(Dataset entries)
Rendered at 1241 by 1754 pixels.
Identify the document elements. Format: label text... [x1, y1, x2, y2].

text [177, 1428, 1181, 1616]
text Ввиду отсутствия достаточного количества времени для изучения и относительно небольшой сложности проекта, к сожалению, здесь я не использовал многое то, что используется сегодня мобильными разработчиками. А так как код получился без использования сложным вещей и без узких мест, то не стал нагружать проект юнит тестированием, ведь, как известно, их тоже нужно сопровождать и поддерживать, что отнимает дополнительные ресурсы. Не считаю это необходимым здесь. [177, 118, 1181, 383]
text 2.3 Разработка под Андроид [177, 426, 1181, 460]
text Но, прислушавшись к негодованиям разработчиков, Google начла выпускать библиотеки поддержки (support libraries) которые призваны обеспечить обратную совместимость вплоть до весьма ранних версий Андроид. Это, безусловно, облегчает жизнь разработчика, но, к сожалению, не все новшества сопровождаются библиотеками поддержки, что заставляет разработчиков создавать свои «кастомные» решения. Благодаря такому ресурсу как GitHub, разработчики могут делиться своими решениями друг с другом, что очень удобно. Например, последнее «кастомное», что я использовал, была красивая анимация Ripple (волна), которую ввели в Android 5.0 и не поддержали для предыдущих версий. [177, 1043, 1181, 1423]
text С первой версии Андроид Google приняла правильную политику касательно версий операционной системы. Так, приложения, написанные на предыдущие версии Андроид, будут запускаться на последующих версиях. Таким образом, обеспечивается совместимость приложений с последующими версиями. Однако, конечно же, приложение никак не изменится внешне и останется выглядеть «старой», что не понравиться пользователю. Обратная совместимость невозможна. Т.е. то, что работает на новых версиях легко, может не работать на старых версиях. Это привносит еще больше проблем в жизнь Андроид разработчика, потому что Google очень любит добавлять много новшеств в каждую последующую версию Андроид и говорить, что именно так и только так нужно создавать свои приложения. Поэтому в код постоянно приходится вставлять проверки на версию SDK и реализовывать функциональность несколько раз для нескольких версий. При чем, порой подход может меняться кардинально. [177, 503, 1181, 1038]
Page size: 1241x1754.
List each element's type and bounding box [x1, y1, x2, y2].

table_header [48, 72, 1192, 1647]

**Required work:** If a line falls between the first line of the entries and the line containing "Identify the document", or is one of those two, restate it word for word; leave all other lines out.

**Answer section:**
Rendered at 1241 by 1754 pixels.
Identify the document elements. Format: label text... [x1, y1, x2, y2].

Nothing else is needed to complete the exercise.